RTS340 opened this issue · comments

From looking through your guide I am trying to understand how you would handle updates within a service. From your example below:

class CourseUpdateApi(SomeAuthenticationMixin, APIView):
    class InputSerializer(serializers.Serializer):
        name = serializers.CharField(required=False)
        start_date = serializers.DateField(required=False)
        end_date = serializers.DateField(required=False)
    def post(self, request, course_id):
        serializer = self.InputSerializer(data=request.data)
        serializer.is_valid(raise_exception=True)
        update_course(course_id=course_id, **serializer.validated_data)
        return Response(status=status.HTTP_200_OK)

You advocate using keyword-only arguments so I would assume the method definition would be as so:

def update_course(
    *,
    course_id=course_id,
    name:str,
    start_date:datetime,
    end_date:datetime,
) -> Course:

In your input serializer not all fields are required, so they may not be available when calling the course_update from the API using the serializer data. So I am assuming you are going to give them a default of None inside of your service as so:

def update_course(
    *,
    course_id=course_id,
    name:str = None,
    start_date:datetime = None,
    end_date:datetime = None,
) -> Course:

If this is the case how do you handle the update? Do you perform checks on each of the arguments inside the update_course to see if they are None, to then update only those with values?

Cheers!

Hello @RTS340 and thanks for the question.
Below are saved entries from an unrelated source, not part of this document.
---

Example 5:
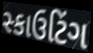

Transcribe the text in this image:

સ્કાઉટિંગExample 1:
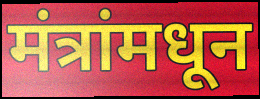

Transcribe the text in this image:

मंत्रांमधून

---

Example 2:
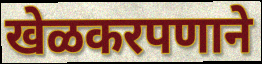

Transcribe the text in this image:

खेळकरपणाने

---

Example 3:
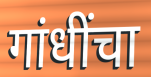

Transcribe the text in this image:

गांधींचा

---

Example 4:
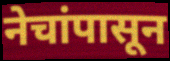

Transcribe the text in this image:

नेचांपासून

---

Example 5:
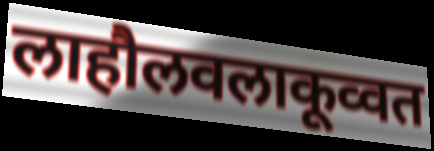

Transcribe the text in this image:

लाहौलवलाकूव्वतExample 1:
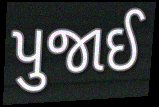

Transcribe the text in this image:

પુજાઈ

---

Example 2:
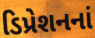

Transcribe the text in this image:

ડિપ્રેશનનાં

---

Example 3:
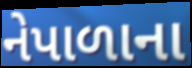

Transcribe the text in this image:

નેપાળાના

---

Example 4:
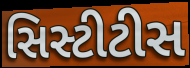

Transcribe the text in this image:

Our styleguide needs updating around how to handle updates.

Here's an example update service, the way we usually write it:

@transaction.atomic
def some_object_update(
    *,
    some_object: SomeObject,
    user: User,
    data
) -> SomeObject:
    if some_object.owner != user:
        raise ValidationError('Cannot update some_object.')
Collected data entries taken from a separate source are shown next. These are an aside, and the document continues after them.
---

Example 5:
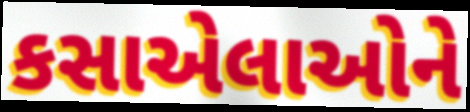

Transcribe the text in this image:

કસાએલાઓને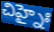
చిహ్నైః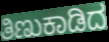
ತಿಣುಕಾಡಿದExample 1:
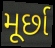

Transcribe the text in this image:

મૂર્છા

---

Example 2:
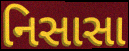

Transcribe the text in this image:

નિસાસા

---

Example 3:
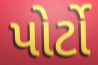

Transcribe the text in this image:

પોર્ટો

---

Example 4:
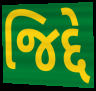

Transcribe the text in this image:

જિદ્દે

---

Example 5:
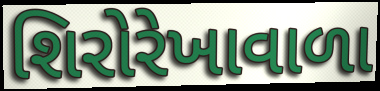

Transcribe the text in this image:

શિરોરેખાવાળાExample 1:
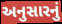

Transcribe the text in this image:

અનુસારનું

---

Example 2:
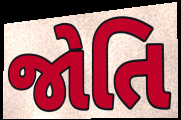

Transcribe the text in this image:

જોતિ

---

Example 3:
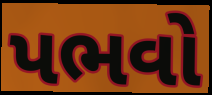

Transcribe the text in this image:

પભવો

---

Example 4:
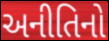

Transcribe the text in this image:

અનીતિનો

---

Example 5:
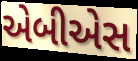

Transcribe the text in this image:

એબીએસ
    valid_fields = ["field1", "field2", "field3"]

    for field in valid_fields:
        if field in data:
            setattr(some_object, field, data[field])

    logo = data.get('logo')

    if logo:
        # For example, logo is an object that needs additional work
        logo.mark_as_uploaded()

        some_object.logo = logo

    some_object.full_clean()
    some_object.save()

    return some_object

On the API side:

class SomeObjectUpdateApi(SomeMixin, APIView):
    class InputSerializer(serializers.Serializer):
        field1 = serializers.CharField(required=False)
        field2 = serializers.CharField(required=False)
        field3 = serializers.CharField(required=False)
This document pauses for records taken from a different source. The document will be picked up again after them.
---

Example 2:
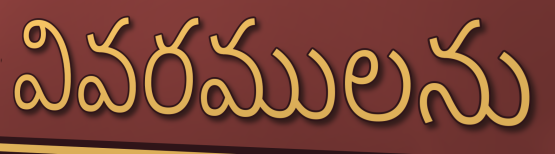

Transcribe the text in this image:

వివరములను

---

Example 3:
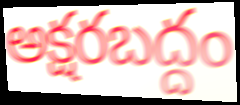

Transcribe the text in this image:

అక్షరబద్దం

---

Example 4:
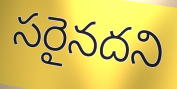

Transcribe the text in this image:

సరైనదని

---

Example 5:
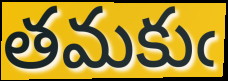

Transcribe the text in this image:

తమకుఁ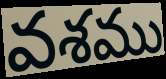
వశము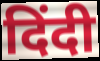
दिंदीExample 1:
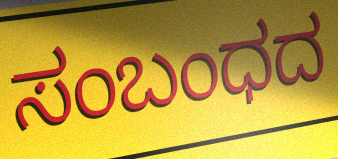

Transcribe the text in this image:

ಸಂಬಂಧದ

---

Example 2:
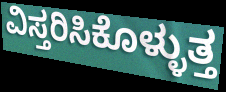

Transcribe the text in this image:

ವಿಸ್ತರಿಸಿಕೊಳ್ಳುತ್ತ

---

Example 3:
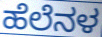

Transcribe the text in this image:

ಹೆಲೆನಳ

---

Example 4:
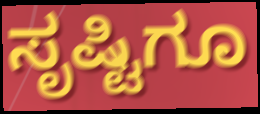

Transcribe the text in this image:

ಸೃಷ್ಟಿಗೂ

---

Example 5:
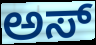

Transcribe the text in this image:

ಅಸ್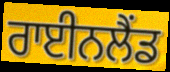
ਰਾਈਨਲੈਂਡ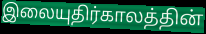
இலையுதிர்காலத்தின்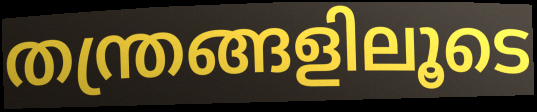
തന്ത്രങ്ങളിലൂടെ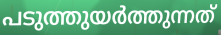
പടുത്തുയർത്തുന്നത്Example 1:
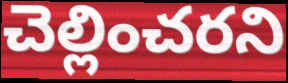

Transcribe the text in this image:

చెల్లించరని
        logo = serializers.PrimaryKeyRelatedField(
            queryset=Image.objects.all(),
            required=False
        )

    def post(self, request, some_object_id):
        some_object = get_object_or_404(SomeObject, id=some_object_id)

        serializer = self.InputSerializer(data=request.data)
        serializer.is_valid(raise_exception=True)

        some_object_update(
            some_object=some_object,
            user=request.user,
            data=serializer.validated_data
        )

        return Response()

Hope that answers your question.

It's a pattern that we commonly use & it's quite flexible.

Thanks for the response @RadoRado

We have actually implemented a generic update function as you have mentioned above which seems to work nicely.

We are also implementing a couple of additional dedicated update functions for single field operations we are performing multiple places throughout the code base. i.e.

some_object_update_status(
            some_object=some_object,
            user=request.user,
            status='test
        )

Cheers

@RTS340 makes sense 👍

Cheers!

Thank you both @RadoRado @RTS340! I've been meaning to post this very question for the past week, glad I found this!